Los vientos electorales siempre traen novedades. Como los arquitectos de campaña sostienen que la memoria corta gana a la de más largo plazo, faltando un mes y en medio de una crisis económica que ya pasó los tres años de duración y con perspectiva de recién para 2024 poder volver a los bajos niveles de ingreso de 2017; florecen iniciativas de todo tipo. Crédito a tasa 0 para monotributistas, moratorias, promesas de ayuda para paliar los efectos de la pandemia, exención de algunos impuestos lanzados para los grandes contribuyentes o hasta el lanzamiento de ideas singulares de aumentar la presión impositiva que recae en las empresas multinacionales o corporaciones de envergadura para fondear “alientos” para las más chicas. Indudablemente, muchas de estas promesas quedarán en eso o serán una brisa de aire fresco momentánea que no son más que un paliativo en el desierto económico en que se encuentran las Pymes.
Según un estudio reciente de la consultora Claves Información Competitiva, de 2018 a 2021 se dieron de baja un neto 42.000 CUITs de empresas, lo que significó una merma del 5,3 % sobre el total. En total hubo 53.700 bajas y 11.500 nuevos, pero los que empezaron fueron en la categoría de “sin empleados” o, sea, cuentapropistas. Una pandemia productiva que se encarnizó con el principal empleador argentino: el entramado PYME privado.
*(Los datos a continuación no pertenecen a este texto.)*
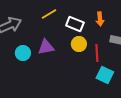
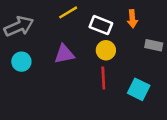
cyan circle: (23, 53) -> (21, 62), moved
red line: (97, 53) -> (103, 78), moved

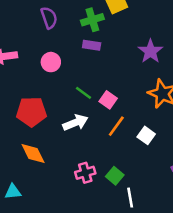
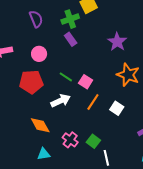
purple rectangle: (92, 45) -> (71, 39), turned 48
red pentagon: (31, 112) -> (31, 82), moved
orange diamond: (33, 153) -> (40, 125), moved
pink cross: (85, 173) -> (70, 140), turned -35
cyan triangle: (13, 192) -> (44, 154), moved

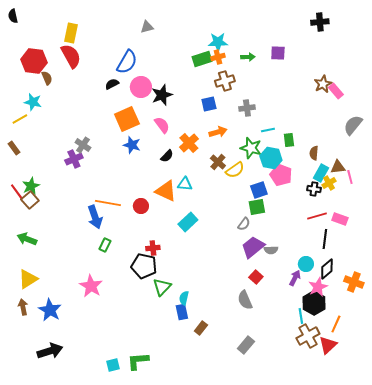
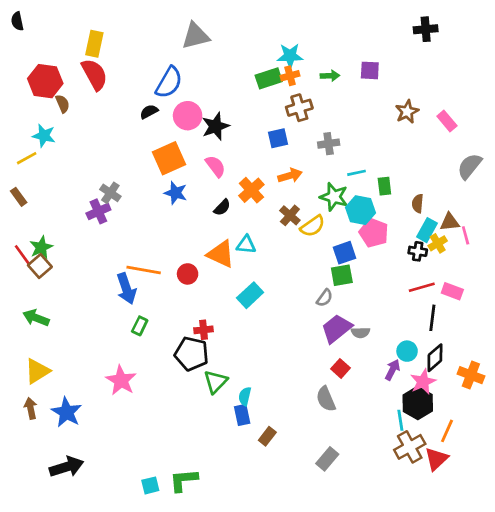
gray triangle: (147, 27) -> (196, 36), size x1.6
brown star: (323, 84) -> (407, 112), moved

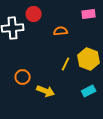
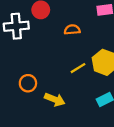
yellow line: (66, 64) -> (78, 68), turned 32

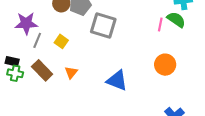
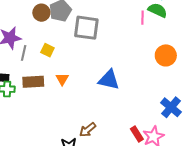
orange circle: (165, 65) -> (166, 55), moved
brown rectangle: (42, 70) -> (33, 82), turned -40

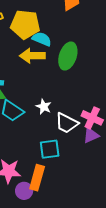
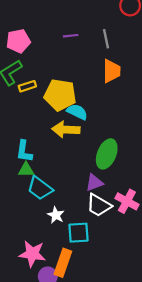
green ellipse: (68, 56) -> (107, 154), moved
white star: (44, 107) -> (56, 215), moved
purple triangle: (91, 135) -> (94, 183), moved

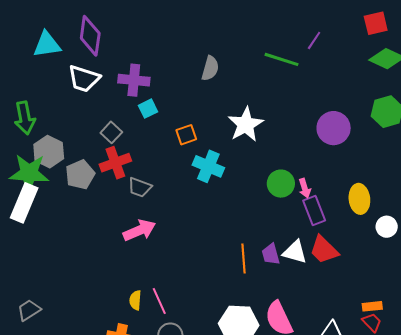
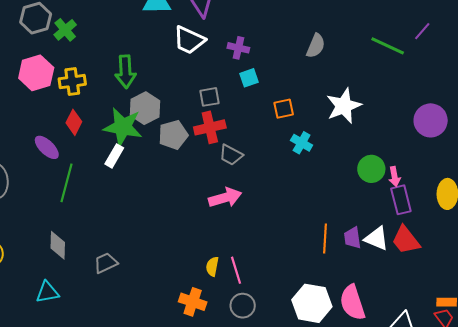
purple cross: (134, 80) -> (238, 48), size x0.7
gray square: (111, 132) -> (210, 97), turned 30
cyan cross: (208, 166) -> (302, 143), size x0.7
white rectangle: (24, 203) -> (114, 156), size x0.6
No debería llamar la atención esa performance o en todo caso es admirable cómo no se hundieron más en el camino, subrayando la resiliencia de muchas organizaciones que se ven acosadas por varios frentes simultáneos. En primer lugar, la asfixia impositiva. En el último estudio del Banco Mundial Doing Business, se calculó la relación de impuestos pagados sobre el beneficio promedio y dio 106%. Esto quiere decir que por cada peso que logra ganar una empresa en Argentina, destina casi 52% para el fisco, sin calcular el enorme peso que tiene una inflación que, como un éxito estabilizador, se logró congelar en 3% mensual: 43% anual proyectada, con precios máximos, sugeridos, tarifas pisadas, ley de góndolas y un cepo cambiario.
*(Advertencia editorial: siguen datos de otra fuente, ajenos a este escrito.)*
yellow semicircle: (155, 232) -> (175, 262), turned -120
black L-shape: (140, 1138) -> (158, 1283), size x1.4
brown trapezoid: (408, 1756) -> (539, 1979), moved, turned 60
Justamente la inflación agrava otra carencia de las Pymes: el crédito. Tradicionalmente, como una manera de amortiguar la ola de emisión monetaria, que se transformó en tsunami con el desplome de la recaudación fiscal en medio de las cuarentenas, la restricción del poco crédito a la actividad privada para colocar bonos del Gobierno o elevar los encajes bancarios, arrinconó a las empresas más chicas, que por definición tampoco pueden acudir con fluidez al mercado de capitales formal o al internacional.
Otro empujoncito más al abismo es el andamiaje laboral argentino, diseñado en la época de trabajo industrial y pleno empleo. De hecho, la ley de contrato de trabajo es de 1975, un pico en las estadísticas productivas nacionales, pero, como le gusta recordar al ministro Martín Guzmán, insostenibles. Una combinación de altas cargas sociales, legislación de dudosa aplicación práctica y tribunales que emboscan por costos de tramitación y tiempos a las empresas que no tienen una estructura jurídica ágil y costosa. Los convenios colectivos están redactados para organizaciones con poder de negociación u otra escala y condenan a las más chicas a un sesgo anti empleo en la elección de la función de producción.
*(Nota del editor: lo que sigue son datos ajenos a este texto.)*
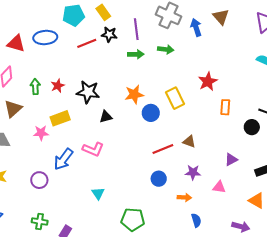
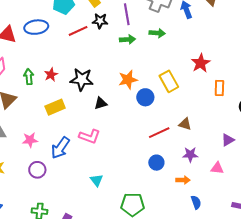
pink star: (41, 133) -> (30, 140), moved

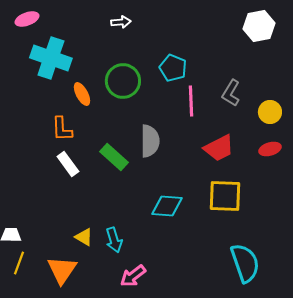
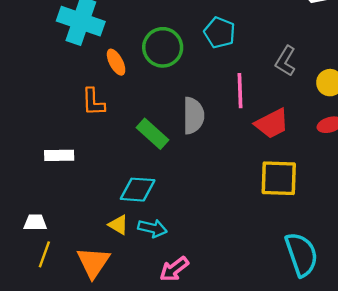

Finalmente, la maraña de regulaciones en los tres niveles de la administración pública, hacen que producir, independientemente del resultado, ya sea un éxito en sí mismo. Y si la base del empleo son las empresas que tienen menos de 50 empleados, la erradicación del trabajo informal, la fragmentación y precariedad laboral camina en dirección contraria a la praxis legislativa que fue invadiendo la política económica de las últimas décadas.
Con este panorama no extraña que más de un empresario PYME esté en listas de candidatos, casi como exhibiendo al ejemplar en peligros de extinción. Pero, a diferencia de lo que hace 30 años se pedía al Estado que les tienda una mano, ahora sólo tienen un reclamo: que se las saque de encima.